- PROBLEM DETAILS: Word for word, reproduce each entry.
------------------------------------------------------------------------
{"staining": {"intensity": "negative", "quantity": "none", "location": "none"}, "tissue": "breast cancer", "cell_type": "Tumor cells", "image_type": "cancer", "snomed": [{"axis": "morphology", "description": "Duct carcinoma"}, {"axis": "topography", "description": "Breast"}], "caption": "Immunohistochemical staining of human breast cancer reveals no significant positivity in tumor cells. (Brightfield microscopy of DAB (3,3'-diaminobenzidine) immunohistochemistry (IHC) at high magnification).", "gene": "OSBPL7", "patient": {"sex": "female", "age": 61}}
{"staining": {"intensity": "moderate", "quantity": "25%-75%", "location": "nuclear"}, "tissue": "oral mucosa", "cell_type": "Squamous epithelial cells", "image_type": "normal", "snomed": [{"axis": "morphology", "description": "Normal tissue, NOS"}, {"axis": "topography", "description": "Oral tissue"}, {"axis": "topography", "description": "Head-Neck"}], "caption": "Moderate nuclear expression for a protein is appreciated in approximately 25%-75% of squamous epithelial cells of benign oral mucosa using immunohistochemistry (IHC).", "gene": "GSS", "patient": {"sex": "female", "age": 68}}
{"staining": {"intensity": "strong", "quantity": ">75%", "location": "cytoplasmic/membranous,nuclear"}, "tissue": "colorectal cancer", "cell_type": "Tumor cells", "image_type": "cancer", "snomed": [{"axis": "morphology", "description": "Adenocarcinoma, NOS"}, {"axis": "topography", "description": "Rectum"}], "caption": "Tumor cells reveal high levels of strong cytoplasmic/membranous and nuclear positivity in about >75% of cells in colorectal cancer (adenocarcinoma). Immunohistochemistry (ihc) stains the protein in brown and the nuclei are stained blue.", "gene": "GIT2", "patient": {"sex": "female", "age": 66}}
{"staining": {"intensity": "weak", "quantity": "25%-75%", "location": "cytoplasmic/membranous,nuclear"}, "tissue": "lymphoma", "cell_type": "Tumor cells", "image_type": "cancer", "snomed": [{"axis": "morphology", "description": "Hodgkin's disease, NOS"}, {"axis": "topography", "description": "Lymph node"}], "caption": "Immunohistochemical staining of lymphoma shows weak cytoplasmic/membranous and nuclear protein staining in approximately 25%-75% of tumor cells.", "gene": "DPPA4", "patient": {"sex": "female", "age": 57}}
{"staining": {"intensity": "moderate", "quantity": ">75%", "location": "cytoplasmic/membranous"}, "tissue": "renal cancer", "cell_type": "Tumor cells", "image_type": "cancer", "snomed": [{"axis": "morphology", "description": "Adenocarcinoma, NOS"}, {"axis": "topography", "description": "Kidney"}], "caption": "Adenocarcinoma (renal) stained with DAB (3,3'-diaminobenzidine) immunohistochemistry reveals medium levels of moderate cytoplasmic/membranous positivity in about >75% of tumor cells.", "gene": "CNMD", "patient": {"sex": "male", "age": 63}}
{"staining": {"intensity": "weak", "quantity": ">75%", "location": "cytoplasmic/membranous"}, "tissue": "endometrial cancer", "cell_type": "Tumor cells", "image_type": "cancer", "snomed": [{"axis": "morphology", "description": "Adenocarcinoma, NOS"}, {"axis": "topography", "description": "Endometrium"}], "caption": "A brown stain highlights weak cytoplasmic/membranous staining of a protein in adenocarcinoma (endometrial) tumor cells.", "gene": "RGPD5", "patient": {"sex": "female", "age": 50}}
------------------------------------------------------------------------
- SOLUTION:
{"staining": {"intensity": "negative", "quantity": "none", "location": "none"}, "tissue": "breast cancer", "cell_type": "Tumor cells", "image_type": "cancer", "snomed": [{"axis": "morphology", "description": "Duct carcinoma"}, {"axis": "topography", "description": "Breast"}], "caption": "Immunohistochemical staining of human breast cancer reveals no significant positivity in tumor cells. (Brightfield microscopy of DAB (3,3'-diaminobenzidine) immunohistochemistry (IHC) at high magnification).", "gene": "OSBPL7", "patient": {"sex": "female", "age": 61}}
{"staining": {"intensity": "moderate", "quantity": "25%-75%", "location": "nuclear"}, "tissue": "oral mucosa", "cell_type": "Squamous epithelial cells", "image_type": "normal", "snomed": [{"axis": "morphology", "description": "Normal tissue, NOS"}, {"axis": "topography", "description": "Oral tissue"}, {"axis": "topography", "description": "Head-Neck"}], "caption": "Moderate nuclear expression for a protein is appreciated in approximately 25%-75% of squamous epithelial cells of benign oral mucosa using immunohistochemistry (IHC).", "gene": "GSS", "patient": {"sex": "female", "age": 68}}
{"staining": {"intensity": "strong", "quantity": ">75%", "location": "cytoplasmic/membranous,nuclear"}, "tissue": "colorectal cancer", "cell_type": "Tumor cells", "image_type": "cancer", "snomed": [{"axis": "morphology", "description": "Adenocarcinoma, NOS"}, {"axis": "topography", "description": "Rectum"}], "caption": "Tumor cells reveal high levels of strong cytoplasmic/membranous and nuclear positivity in about >75% of cells in colorectal cancer (adenocarcinoma). Immunohistochemistry (ihc) stains the protein in brown and the nuclei are stained blue.", "gene": "GIT2", "patient": {"sex": "female", "age": 66}}
{"staining": {"intensity": "weak", "quantity": "25%-75%", "location": "cytoplasmic/membranous,nuclear"}, "tissue": "lymphoma", "cell_type": "Tumor cells", "image_type": "cancer", "snomed": [{"axis": "morphology", "description": "Hodgkin's disease, NOS"}, {"axis": "topography", "description": "Lymph node"}], "caption": "Immunohistochemical staining of lymphoma shows weak cytoplasmic/membranous and nuclear protein staining in approximately 25%-75% of tumor cells.", "gene": "DPPA4", "patient": {"sex": "female", "age": 57}}
{"staining": {"intensity": "moderate", "quantity": ">75%", "location": "cytoplasmic/membranous"}, "tissue": "renal cancer", "cell_type": "Tumor cells", "image_type": "cancer", "snomed": [{"axis": "morphology", "description": "Adenocarcinoma, NOS"}, {"axis": "topography", "description": "Kidney"}], "caption": "Adenocarcinoma (renal) stained with DAB (3,3'-diaminobenzidine) immunohistochemistry reveals medium levels of moderate cytoplasmic/membranous positivity in about >75% of tumor cells.", "gene": "CNMD", "patient": {"sex": "male", "age": 63}}
{"staining": {"intensity": "weak", "quantity": ">75%", "location": "cytoplasmic/membranous"}, "tissue": "endometrial cancer", "cell_type": "Tumor cells", "image_type": "cancer", "snomed": [{"axis": "morphology", "description": "Adenocarcinoma, NOS"}, {"axis": "topography", "description": "Endometrium"}], "caption": "A brown stain highlights weak cytoplasmic/membranous staining of a protein in adenocarcinoma (endometrial) tumor cells.", "gene": "RGPD5", "patient": {"sex": "female", "age": 50}}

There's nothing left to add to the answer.